The theory of how gene drives could be used to control pest populations was laid out in 2003, in an article by Austin Burt, a biologist at Imperial College, London, and a co-author on the new paper. He hopes that a small-scale field trial can be started in Africa in five years.

Implementing such a program would entail releasing just a few hundred drive-carrying mosquitoes in each village. “We wouldn’t have to hit every village, maybe as few as one percent,” Dr. Burt said. Complete eradication isn’t necessary; the malaria parasite can’t maintain its populations once the number of mosquitoes falls below a certain number.

“If there are no unexpected technical or regulatory delays,” Dr. Burt said, “it’s possible to envisage that gene-drive mosquitoes, in combination with other approaches, could have eliminated malaria in significant parts of Africa in 15 years.”

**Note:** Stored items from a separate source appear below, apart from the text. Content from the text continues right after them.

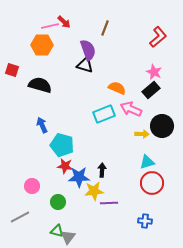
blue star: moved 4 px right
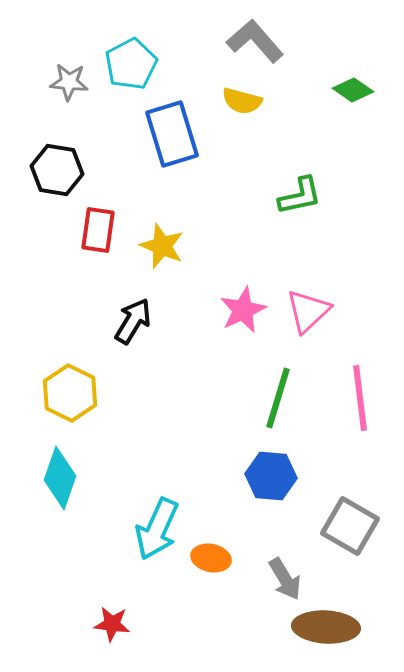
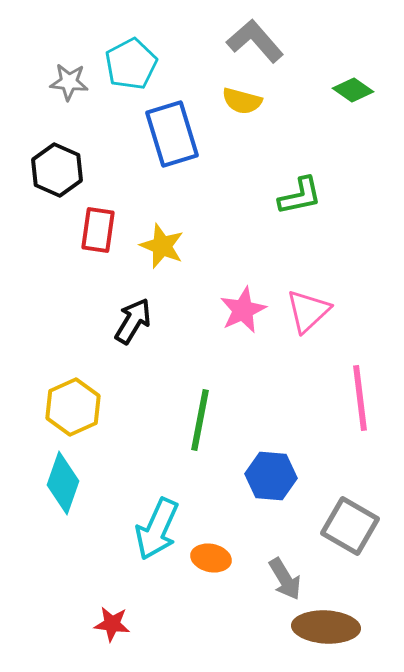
black hexagon: rotated 15 degrees clockwise
yellow hexagon: moved 3 px right, 14 px down; rotated 10 degrees clockwise
green line: moved 78 px left, 22 px down; rotated 6 degrees counterclockwise
cyan diamond: moved 3 px right, 5 px down
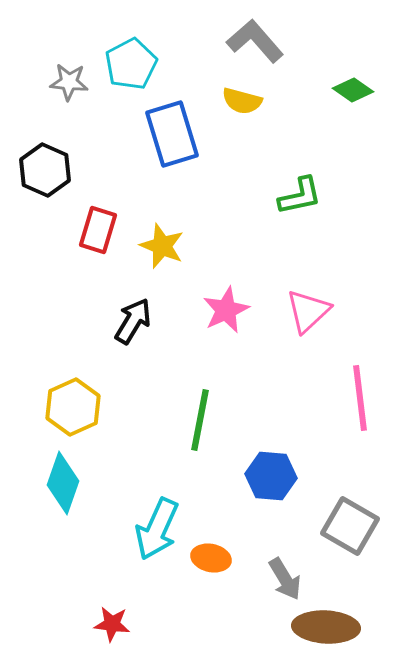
black hexagon: moved 12 px left
red rectangle: rotated 9 degrees clockwise
pink star: moved 17 px left
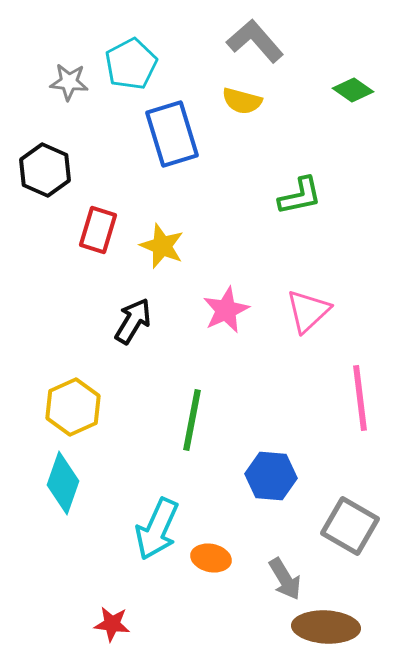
green line: moved 8 px left
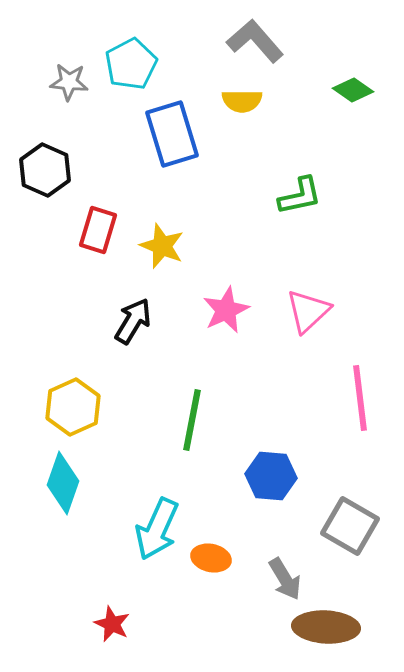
yellow semicircle: rotated 15 degrees counterclockwise
red star: rotated 18 degrees clockwise
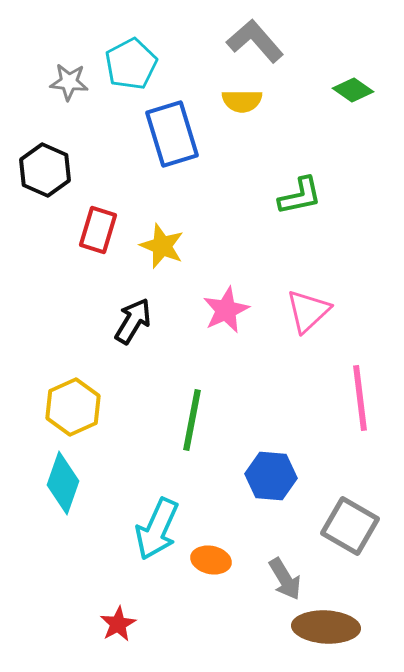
orange ellipse: moved 2 px down
red star: moved 6 px right; rotated 18 degrees clockwise
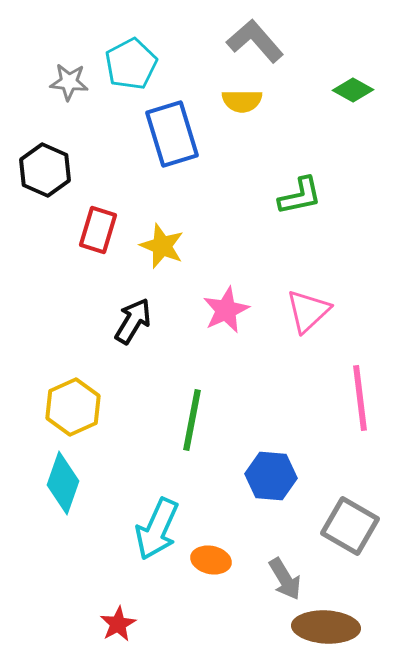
green diamond: rotated 6 degrees counterclockwise
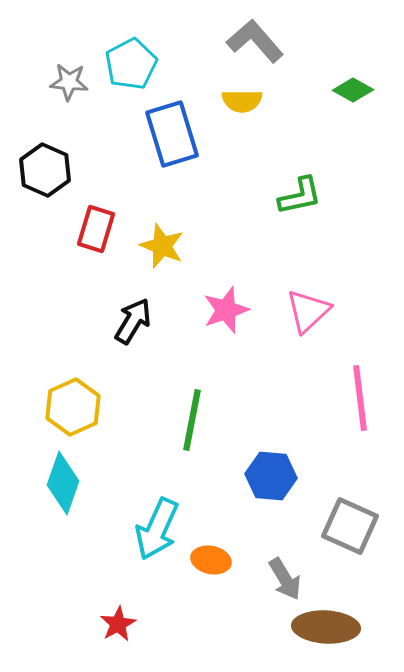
red rectangle: moved 2 px left, 1 px up
pink star: rotated 6 degrees clockwise
gray square: rotated 6 degrees counterclockwise
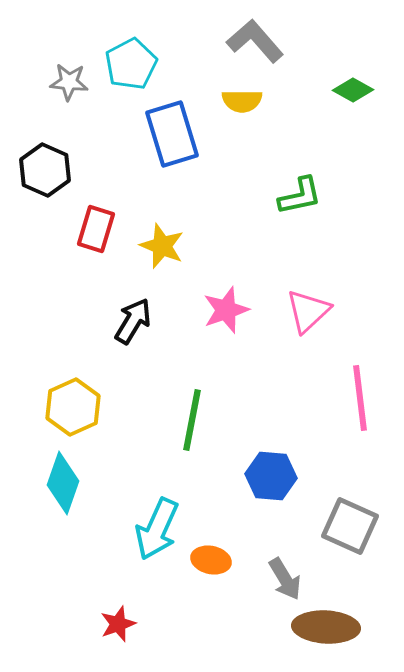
red star: rotated 9 degrees clockwise
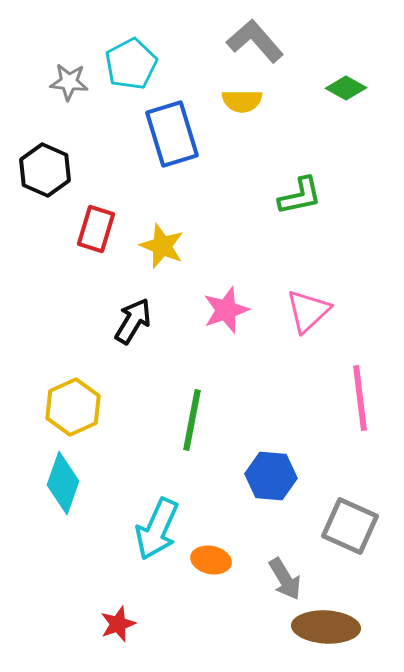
green diamond: moved 7 px left, 2 px up
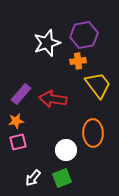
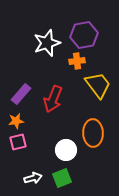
orange cross: moved 1 px left
red arrow: rotated 76 degrees counterclockwise
white arrow: rotated 144 degrees counterclockwise
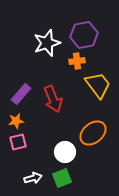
red arrow: rotated 44 degrees counterclockwise
orange ellipse: rotated 52 degrees clockwise
white circle: moved 1 px left, 2 px down
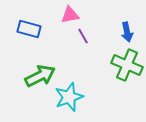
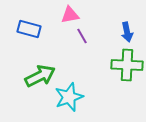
purple line: moved 1 px left
green cross: rotated 20 degrees counterclockwise
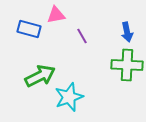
pink triangle: moved 14 px left
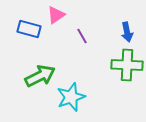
pink triangle: rotated 24 degrees counterclockwise
cyan star: moved 2 px right
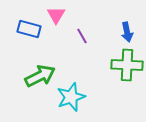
pink triangle: rotated 24 degrees counterclockwise
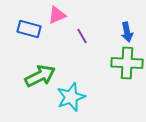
pink triangle: moved 1 px right; rotated 36 degrees clockwise
green cross: moved 2 px up
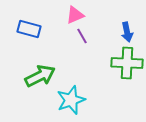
pink triangle: moved 18 px right
cyan star: moved 3 px down
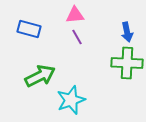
pink triangle: rotated 18 degrees clockwise
purple line: moved 5 px left, 1 px down
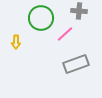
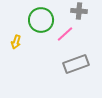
green circle: moved 2 px down
yellow arrow: rotated 16 degrees clockwise
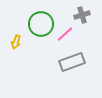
gray cross: moved 3 px right, 4 px down; rotated 21 degrees counterclockwise
green circle: moved 4 px down
gray rectangle: moved 4 px left, 2 px up
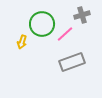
green circle: moved 1 px right
yellow arrow: moved 6 px right
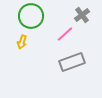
gray cross: rotated 21 degrees counterclockwise
green circle: moved 11 px left, 8 px up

Achieving such a goal likely will require a continentwide agreement, since a gene drive, once released, probably couldn’t be confined to a single country, and biologists want to avoid any unintended consequences. All insects analyzed so far rely on the doublesex gene to direct their sexual development. It could be disastrous if an altered doublesex gene drive somehow jumped from mosquitoes to another insect species, such as bees.

“That’s not possible,” Dr. Crisanti said. He noted that every insect species has its own version of both the doublesex gene and the gene’s highly conserved region, so a gene drive aimed at one species wouldn’t work in any other. For that same reason, the technique potentially could be aimed at a wide range of noxious insects, each targeted individually.